Entscheidung des OLG:

Das Gericht befand, dass das geringere wirtschaftliche Interesse eines Beteiligten kein Kriterium für die Kostenentscheidung ist.

Begründung:

Entscheidend ist, dass die Beteiligte am Verfahren teilgenommen und sich aktiv gegen die Beschwerde gestellt hat. Der Streitgegenstand war der gesamte Antrag auf Erteilung eines Alleinerbscheins, und damit das gesamte Nachlassvermögen. Es spielt keine Rolle, dass sie selbst nur einen geringen Teilanspruch (ein Vermächtnis) hatte.
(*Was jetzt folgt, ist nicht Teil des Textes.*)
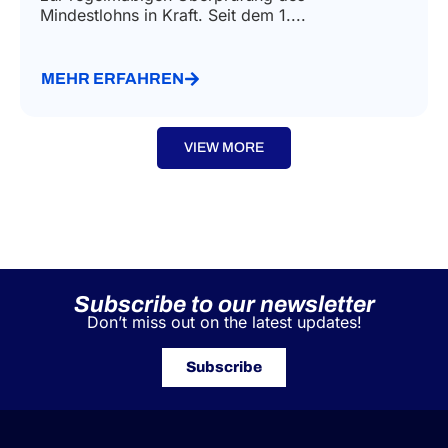
Mindestlohns in Kraft. Seit dem 1....
MEHR ERFAHREN
VIEW MORE
Subscribe to our newsletter
Don’t miss out on the latest updates!
Subscribe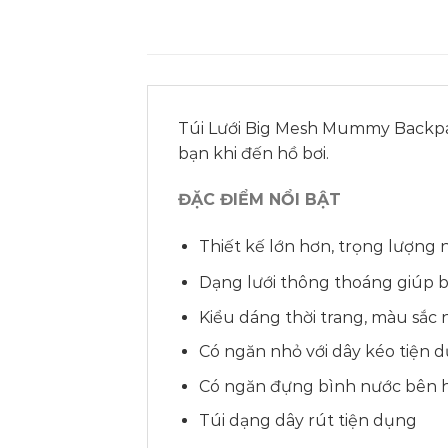
Túi Lưới
Big Mesh Mummy Backp
bạn khi đến hồ bơi.
ĐẶC ĐIỂM NỔI BẬT
Thiết kế lớn hơn, trọng lượng
Dạng lưới thông thoáng giúp 
Kiểu dáng thời trang, màu sắc n
Có ngăn nhỏ với dây kéo tiện 
Có ngăn đựng bình nước bên 
Túi dạng dây rút tiện dụng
Gegenstandswert für Anwaltskosten

Die Beteiligte beantragte außerdem, den Gegenstandswert (also den Wert, nach dem sich die Anwaltsgebühren berechnen) für die Anwälte des Gegners auf maximal 50.000 € festzusetzen, um die Anwaltskosten zu begrenzen.

Entscheidung des OLG:

Dieser Antrag wurde ebenfalls abgelehnt.

Begründung:

Grundsätzlich richten sich die Anwaltskosten nach dem gleichen Wert, der auch für die Gerichtsgebühren maßgeblich ist. Da der Anwalt des Gegners im Verfahren den gesamten Antrag auf Erteilung des Alleinerbscheins verteidigt hat (der Gegenstand der anwaltlichen Tätigkeit deckte sich also mit dem Gegenstand der gerichtlichen Tätigkeit), ist der vom Gericht für die Gerichtsgebühren festgesetzte Wert ($= $der geschätzte Nettonachlass) auch für die Berechnung der Anwaltskosten bindend. Eine künstliche Deckelung auf 50.000 € war daher nicht möglich.

Zusammenfassung für Laien

Dieser Beschluss ist wichtig, weil er zwei klare Regeln für Gerichtsverfahren im Erbrecht aufstellt:

Keine nachträgliche Anfechtung der Kosten:

Hat das Gericht im Beschwerdeverfahren entschieden, wer die Kosten trägt, kann man diese Entscheidung nicht mit einer sogenannten Gegenvorstellung angreifen. Das Gesetz sieht diesen Weg einfach nicht vor.

Umfang des Streits zählt:

Wer sich an einem Erbscheinsverfahren beteiligt, muss im Falle des Unterliegens die Kosten tragen, die sich nach dem Wert des gesamten Nachlasses richten. Es ist unerheblich, ob der Beteiligte selbst nur ein geringes wirtschaftliches Interesse (z. B. durch ein kleines Vermächtnis) hatte. Das Gericht entscheidet nach Billigkeit und berücksichtigt dabei die Rolle und das Verhalten des Beteiligten im gesamten Verfahren.